Hail decimates outside AgriLife Research tomato, pepper crop
AMARILLO – High tunnels at the Texas A&M AgriLife Research station near Bushland have made a difference between having a vegetable crop and not having one.
“Texas A&M AgriLife Research is really trying to reinvigorate their vegetable program, putting extra effort into production across the state,” said Dr. Charlie Rush, AgriLife Research plant pathologist in Amarillo.
Rush’s vegetable research under a Texas Department of Agriculture Specialty Crop Block Grant began in 2016. The project is aimed at high-value vegetable crop production under high tunnels, which are Quonset hut-type structures similar to greenhouses in appearance but lacking artificial heat.
While the Panhandle had vegetable production in the ’60s, ’70s and ’80s, there has not been any major commercial production for some time, he said.

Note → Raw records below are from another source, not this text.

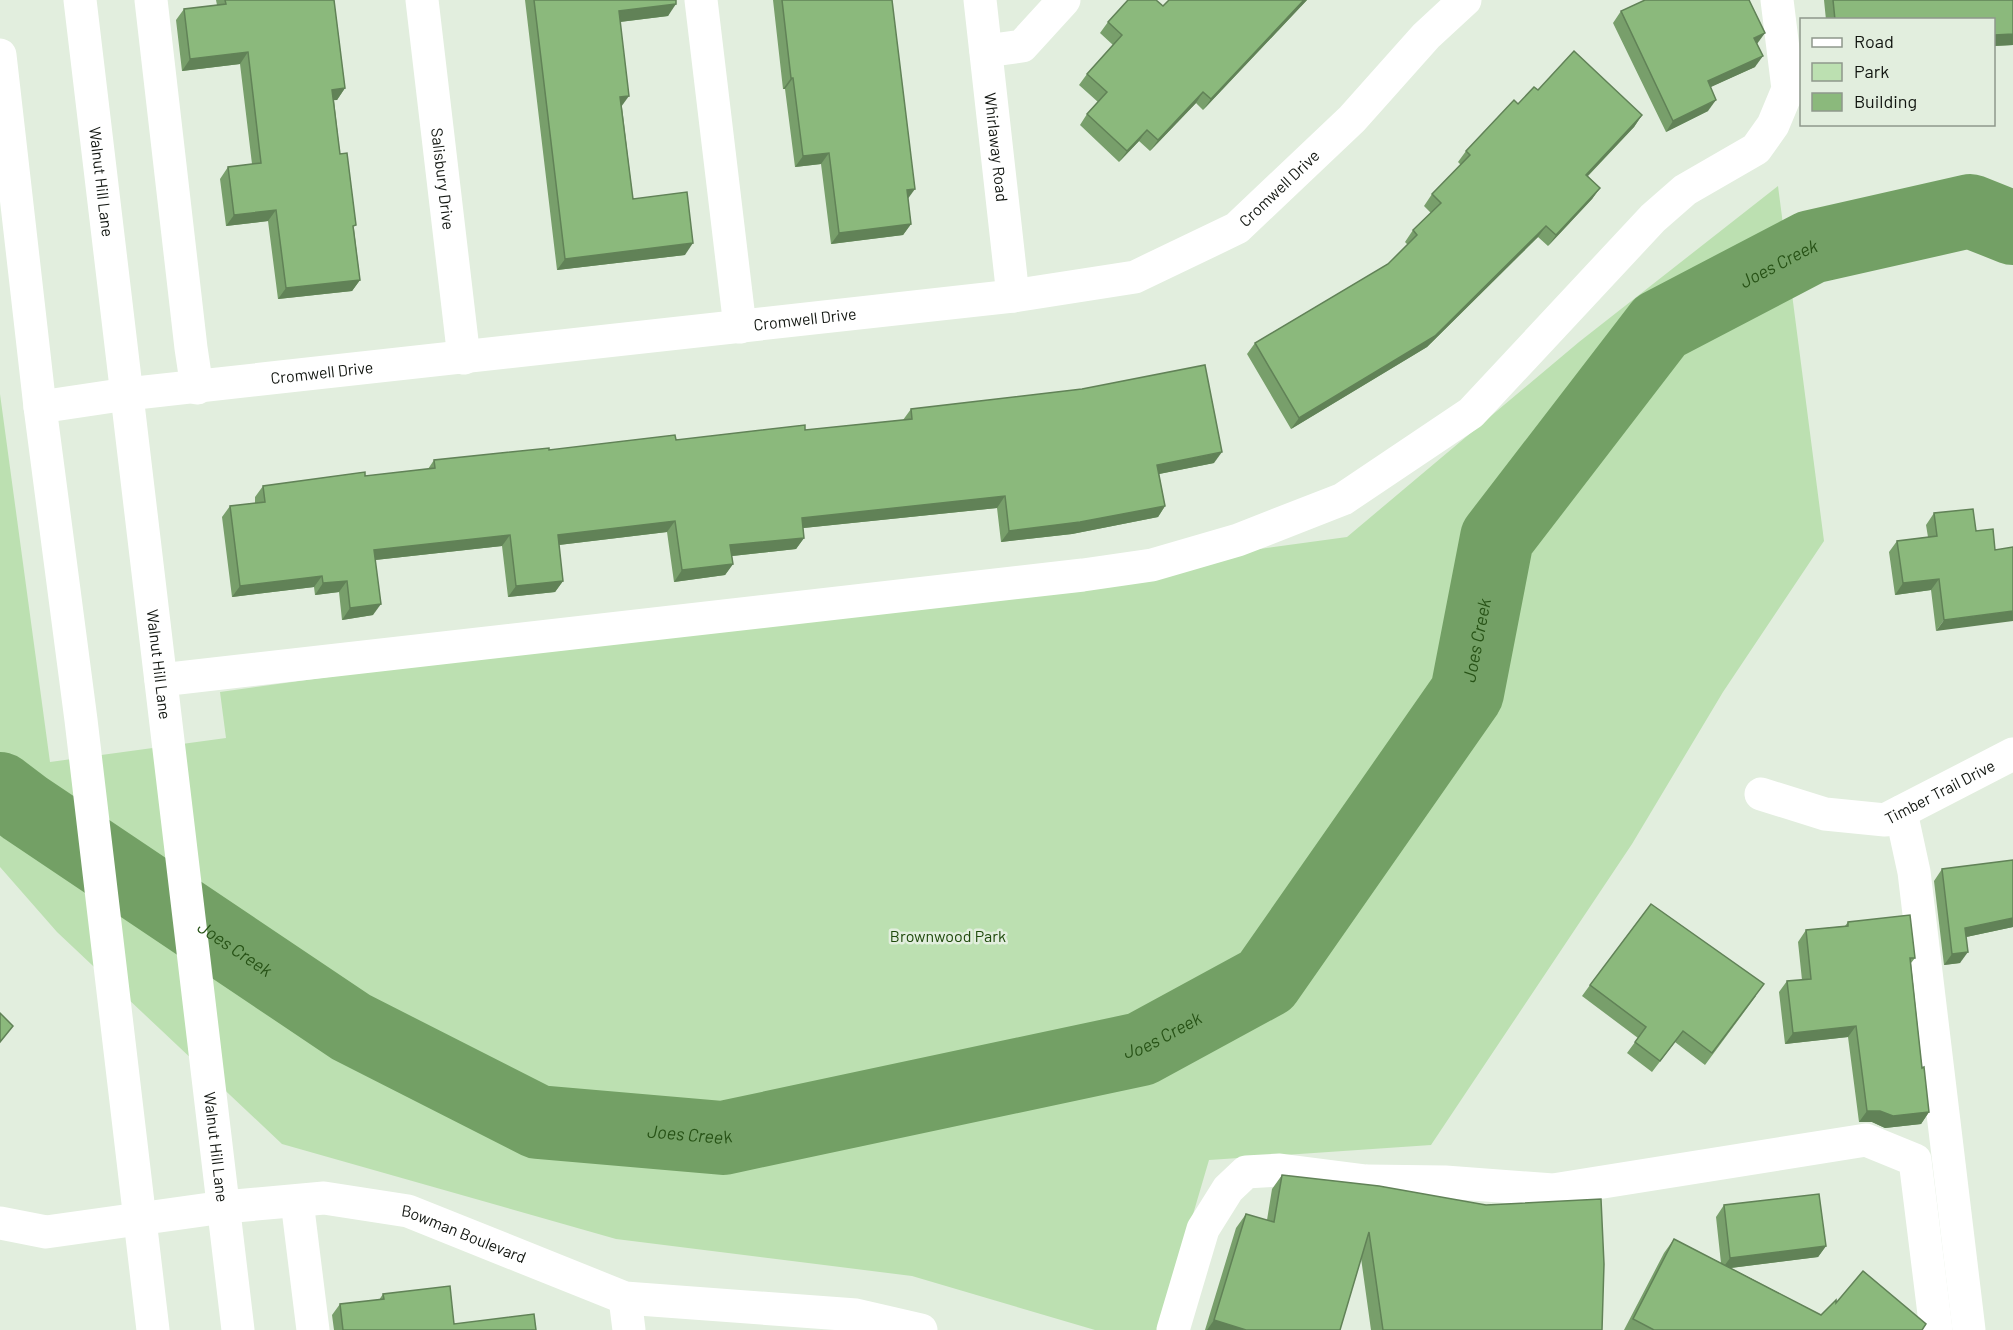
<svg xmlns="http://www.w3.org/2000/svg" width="2013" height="1330" viewBox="0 0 2013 1330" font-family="Barlow,sans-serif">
<rect width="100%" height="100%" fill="#e2eede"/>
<polygon fill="#bce0b1" points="1778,186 1824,541 1723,692 1632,844 1431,1145 1209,1160 1159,1330 1095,1330 912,1276 616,1239 282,1144 57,932 0,867 0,394 50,762 226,738 220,692 1347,537 1579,342"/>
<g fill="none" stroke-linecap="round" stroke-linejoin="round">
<path stroke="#73a065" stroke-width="74" id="s1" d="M0,789L25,808L351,1027L538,1122L723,1138L1141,1049L1266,981L1467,693L1497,538L1660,326L1811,247L1970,211L2013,228"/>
<g stroke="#fff" stroke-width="33">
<polyline points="151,0 191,348 197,388"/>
<path id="s2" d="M422,0L464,358"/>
<polyline points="701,0 740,327"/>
<path id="s3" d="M980,0L1013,296"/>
<polyline points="986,51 1022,46 1064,0"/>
<path id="s4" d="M40,407L127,394L1013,296L1135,277L1237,228L1352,119L1426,36L1465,0"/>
<polyline points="161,680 1083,575 1152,565 1238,540 1343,499 1471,413 1653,218 1685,190 1756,149 1773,125 1788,89 1777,0"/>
<path id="s5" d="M1761,794L1825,814L1885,820L2013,754"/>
<polyline points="1901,812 1914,872 1969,1330"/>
<polyline points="297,1201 313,1330"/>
<path id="s6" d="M0,1223L46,1232L224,1207L324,1198L408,1211L625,1298L856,1315L921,1330"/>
<polyline points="625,1298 629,1330"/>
<polyline points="1173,1330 1203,1229 1228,1189 1246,1172 1280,1170 1366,1181 1445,1182 1553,1190 1866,1140 1915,1160 1936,1330"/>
</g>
<g stroke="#fff" stroke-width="33">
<path id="s7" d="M80,0L238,1330"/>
<polyline points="0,55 40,407 81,720 153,1330"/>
</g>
</g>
<g fill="#789f6b">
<polygon points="216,0 334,0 345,88 337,100 334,100 340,154 354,229 360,280 352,291 278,299 268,221 226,226 220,179 228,167 252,164 240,64 182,71 176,20 184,9 217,5"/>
<polygon points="525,0 676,0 668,16 620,22 622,107 633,199 685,255 557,270"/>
<polygon points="773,0 892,0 908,198 911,224 903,235 831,244 821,164 795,167 785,89 783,89"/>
<polygon points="1169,0 1307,0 1203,110 1196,103 1150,151 1139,141 1119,162 1080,125 1087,114 1098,102 1079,85 1087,74 1113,45 1100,33 1108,22 1163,6"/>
<polygon points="1824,0 2013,0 2013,45 1994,46 1994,20 1826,20"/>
<polygon points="1621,11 1757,44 1755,67 1710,87 1708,111 1666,132 1613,23"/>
<polygon points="1538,90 1642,115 1634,127 1588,176 1600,188 1592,199 1548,246 1538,237 1427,347 1291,429 1247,354 1255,343 1388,264 1408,245 1405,242 1413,230 1431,213 1424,206 1432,194 1461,165 1458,162 1466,151 1518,104"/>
<polygon points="911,409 1214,463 1159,474 1165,506 1158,517 1072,534 1001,542 997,508 803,528 804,538 796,549 732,556 733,564 725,575 674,582 667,532 559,545 563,581 555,592 508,597 502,546 375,560 373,615 342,620 339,592 315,595 314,587 232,597 222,517 230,506 255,503 255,497 263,486 365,476 428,469 434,460 676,440 805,430 903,420"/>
<polygon points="1934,513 1976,531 1995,550 1936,631 1931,590 1895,595 1889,552 1897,541 1928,537 1926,525"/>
<polygon points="1942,869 2013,927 1966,937 1960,963 1944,965 1934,881"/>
<polygon points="1848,922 1915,958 1911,963 1922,1068 1929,1112 1921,1124 1885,1128 1872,1122 1859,1122 1848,1037 1785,1044 1779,992 1787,981 1802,980 1798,942 1806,930 1845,926"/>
<polygon points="1590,985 1756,996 1705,1065 1675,1042 1652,1072 1627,1053 1638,1038 1582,996"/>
<polygon points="1282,1175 1602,1330 1371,1330 1361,1258 1340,1330 1205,1330 1236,1228 1246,1214 1267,1220 1272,1189"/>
<polygon points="1724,1205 1826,1246 1818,1257 1731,1268 1821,1315 1836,1303 1926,1324 1922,1330 1624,1330 1664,1253 1674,1239 1721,1263 1716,1217"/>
<polygon points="383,1294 454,1324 536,1330 334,1330 332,1315 340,1304 379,1300"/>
</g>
<g fill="#618257">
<polygon points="1304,0 1307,0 1203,110 1211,99"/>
<polygon points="676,4 668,16 611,23 619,11"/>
<polygon points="1765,33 1757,44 1754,38"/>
<polygon points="2013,34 2013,45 1994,46 1994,35"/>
<polygon points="248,52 240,64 182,71 190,59"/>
<polygon points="1763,56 1755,67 1700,92 1708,81"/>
<polygon points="791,78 793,78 785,89 783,89"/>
<polygon points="345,88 337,100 324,101 332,90"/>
<polygon points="1203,92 1196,103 1150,151 1158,140"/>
<polygon points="629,96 621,107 620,97"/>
<polygon points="1716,100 1708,111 1666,132 1673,121"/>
<polygon points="1642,115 1634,127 1578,186 1586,175"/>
<polygon points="1147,130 1139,141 1119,162 1127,151"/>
<polygon points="829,153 821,164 795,167 803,156"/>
<polygon points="1600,188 1592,199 1548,246 1556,235"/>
<polygon points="915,189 907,200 907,190"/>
<polygon points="276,210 268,221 226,226 234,215"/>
<polygon points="911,224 903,235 831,244 839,233"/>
<polygon points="1546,226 1538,237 1427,347 1291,429 1299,418"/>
<polygon points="693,243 685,255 557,270 565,259"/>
<polygon points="360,280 352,291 278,299 286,288"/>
<polygon points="1222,452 1214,463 1149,476 1157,465"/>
<polygon points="1005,496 997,508 794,529 802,518"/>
<polygon points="1165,506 1158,517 1072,534 1001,542 1009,531"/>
<polygon points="675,521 667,532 550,546 558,535"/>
<polygon points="510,535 502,546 366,561 374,550"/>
<polygon points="804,538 796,549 723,557 730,545"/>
<polygon points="733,564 725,575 674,582 682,570"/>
<polygon points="322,576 314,587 232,597 240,586"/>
<polygon points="1939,579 1931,590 1895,595 1903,583"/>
<polygon points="347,581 339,592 315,595 323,583"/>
<polygon points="563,581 555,592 508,597 516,586"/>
<polygon points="381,604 373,615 342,620 350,608"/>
<polygon points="2013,611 2013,621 1936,631 1944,620"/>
<polygon points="2013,918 2013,927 1957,939 1965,928"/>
<polygon points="1968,952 1960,963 1944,965 1952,954"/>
<polygon points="1856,1026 1848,1037 1785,1044 1793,1033"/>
<polygon points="1867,1111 1929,1112 1921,1124 1885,1128 1872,1122 1859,1122"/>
<polygon points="1826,1246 1818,1257 1722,1269 1730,1258"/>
<polygon points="1214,1320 1246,1330 1207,1330"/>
</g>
<g fill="#8bb97c" stroke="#618257" stroke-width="1.5">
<polygon points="225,0 334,0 345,88 332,90 340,154 347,153 356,225 353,226 360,280 286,288 276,210 234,215 228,167 261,163 248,52 190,59 184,9 226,4"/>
<polygon points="534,0 676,0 676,4 619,11 629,96 620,97 633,199 687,192 693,243 565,259"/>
<polygon points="782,0 892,0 915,189 907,190 911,224 839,233 829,153 803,156 793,78 791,78"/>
<polygon points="1128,0 1156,0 1163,6 1169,0 1304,0 1211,99 1203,92 1158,140 1147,130 1127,151 1087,114 1107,92 1087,74 1122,35 1108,22"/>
<polygon points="1645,0 1749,0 1765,33 1754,38 1763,56 1708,81 1716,100 1673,121 1621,11"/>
<polygon points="1833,0 2013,0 2013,34 1994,35 1994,20 1835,20"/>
<polygon points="1574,51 1642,115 1586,175 1600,188 1556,235 1546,226 1435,336 1299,418 1255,343 1388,264 1417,235 1413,230 1441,203 1432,194 1470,155 1466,151 1514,100 1518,104 1534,87 1538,90"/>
<polygon points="1205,365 1222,452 1157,465 1165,506 1080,522 1009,531 1005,496 802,518 804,538 730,545 733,564 682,570 675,521 558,535 563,581 516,586 510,535 374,550 381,604 350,608 347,581 323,583 322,576 240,586 230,506 265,502 263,486 365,472 365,476 435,468 434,460 549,448 549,450 675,435 676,440 805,425 805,430 912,419 911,409 1082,389"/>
<polygon points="1973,509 1976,531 1993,529 1995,550 2013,547 2013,611 1944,620 1939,579 1903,583 1897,541 1937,536 1934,513"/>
<polygon points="2013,860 2013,918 1965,928 1968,952 1952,954 1942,869"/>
<polygon points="1651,904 1764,984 1712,1053 1683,1031 1660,1061 1635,1042 1646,1027 1590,985"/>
<polygon points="1910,915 1915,958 1910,958 1922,1068 1924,1067 1929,1112 1893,1116 1880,1111 1867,1111 1856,1026 1793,1033 1787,981 1811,979 1806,930 1848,926 1848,922"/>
<polygon points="0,1013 13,1026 0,1042"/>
<polygon points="1282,1175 1379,1186 1486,1205 1601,1199 1604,1264 1602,1330 1383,1330 1369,1232 1340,1330 1246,1330 1214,1320 1246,1214 1274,1222"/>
<polygon points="1819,1194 1826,1246 1730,1258 1724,1205"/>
<polygon points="1674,1239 1821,1315 1836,1300 1836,1303 1863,1271 1926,1324 1922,1330 1654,1330 1633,1319"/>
<polygon points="450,1286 454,1324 534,1314 536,1330 343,1330 340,1304 384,1299 383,1294"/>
</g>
<g text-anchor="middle" stroke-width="5" stroke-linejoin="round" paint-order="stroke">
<g font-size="16" fill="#121611" stroke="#e2eede">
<text dy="6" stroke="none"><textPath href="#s3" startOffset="148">Whirlaway Road</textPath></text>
<text dy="6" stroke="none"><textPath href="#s2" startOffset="180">Salisbury Drive</textPath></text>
<text dy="6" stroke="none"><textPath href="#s7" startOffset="183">Walnut Hill Lane</textPath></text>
<text dy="6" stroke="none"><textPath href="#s4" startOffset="1274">Cromwell Drive</textPath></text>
<text dy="6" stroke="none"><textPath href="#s4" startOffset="770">Cromwell Drive</textPath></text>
<text dy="6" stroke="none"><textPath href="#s4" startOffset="284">Cromwell Drive</textPath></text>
<text dy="6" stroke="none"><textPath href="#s7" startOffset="669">Walnut Hill Lane</textPath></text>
<text dy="6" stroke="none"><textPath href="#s5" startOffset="189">Timber Trail Drive</textPath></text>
<text dy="6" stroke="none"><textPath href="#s7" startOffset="1155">Walnut Hill Lane</textPath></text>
<text dy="6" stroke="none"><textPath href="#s6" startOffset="472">Bowman Boulevard</textPath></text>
</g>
<g font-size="16" fill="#1e490b" stroke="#e2eede">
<text x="948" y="942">Brownwood Park</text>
</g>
<g font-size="18" font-style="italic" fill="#275216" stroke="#e2eede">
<text dy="6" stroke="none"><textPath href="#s1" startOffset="2300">Joes Creek</textPath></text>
<text dy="6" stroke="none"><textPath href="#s1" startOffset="1794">Joes Creek</textPath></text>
<text dy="6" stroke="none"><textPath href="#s1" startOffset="284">Joes Creek</textPath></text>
<text dy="6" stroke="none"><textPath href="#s1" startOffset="1272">Joes Creek</textPath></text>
<text dy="6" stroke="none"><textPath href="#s1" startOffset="786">Joes Creek</textPath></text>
</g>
</g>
<rect x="1800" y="18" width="195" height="108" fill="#e2eede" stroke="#8f988c" stroke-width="1.5"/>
<rect x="1812" y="38" width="30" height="9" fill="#ffffff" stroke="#8f988c" stroke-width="1.5"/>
<text x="1854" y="48" font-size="18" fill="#121611">Road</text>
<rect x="1812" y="63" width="30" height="18" fill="#bce0b1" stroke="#8f988c" stroke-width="1.5"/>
<text x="1854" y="78" font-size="18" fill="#121611">Park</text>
<rect x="1812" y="93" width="30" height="18" fill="#8bb97c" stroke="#8f988c" stroke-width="1.5"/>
<text x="1854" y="108" font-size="18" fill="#121611">Building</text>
</svg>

“But it is still a good area to grow vegetables and recently there has been a renewed interest in having locally grown, high-quality vegetables in local markets,” Rush said.
This year might be a good indication of why some of the vegetable market left the area. The vegetable production field near Bushland was hit by a hail storm July 2 and “it pretty well wiped out all the vegetables we had outside,” he said.
“But inside our high tunnels at the same location where we are comparing production both in the open field and under the high tunnels using similar irrigation technology, the plants are thriving.”
Rush said both inside and out, the growing conditions are the same with plastic row covers, surface drip irrigation and five different tomato cultivars for comparison. The only difference is the high tunnels.
“You never really know what’s going to happen,” he said. “Last year we had good production without a whole lot of major problems comparing inside and outside. I think the outside actually ended up yielding slightly more produce, but the overall marketability was significantly less than what we were able to produce under the high tunnels last year.”
This year has been totally different, Rush said.
“We planted the last week of April,” he said. “The last freeze date in the Panhandle is April 15, so we waited until the last week of April to plant the vegetables in the field and those in the high tunnels.
“Then the first week of May we had a freak snowstorm and it just wiped us out in the field. Fortunately, we had some extra seed from the breeders and we replanted very quickly and we were able to get everything back up and looking good by early June. Then we had this hailstorm come in on July 2 and again we are wiped out outside.”
But the tomatoes under the high tunnels have vines already producing quality tomatoes ready for market, Rush said.
“We already knew from last year we were able to get good quality produce in the high tunnels,” he said. “The overall marketable yields were higher in the tunnels because of the quality. And now we see this additional benefit of this investment.”
Rush said they did have trouble with wind damage to the high tunnels back during the winter, but they reinforced the doors and sides to keep it from blowing and billowing in the wind and haven’t had any more problems with high winds in the last few months. Also, he said, the hail did not cause any tearing or shredding of the outside skin.
“We’ve made some great advances in our ability to grow vegetables here at the center,” Rush said. “In the last year we’ve improved the infrastructure for irrigation and we also have the equipment to lay plastic mulch, which is going to be a tremendous water saver.”
The program is concentrating primarily on tomatoes and peppers but also will include some melon research. The study includes comparing tomatoes and peppers grown on and off plastic mulch, as well as inside and outside the high tunnels.
“There’s no question at least this year having the high tunnels certainly has paid off twice in this one season,” Rush said.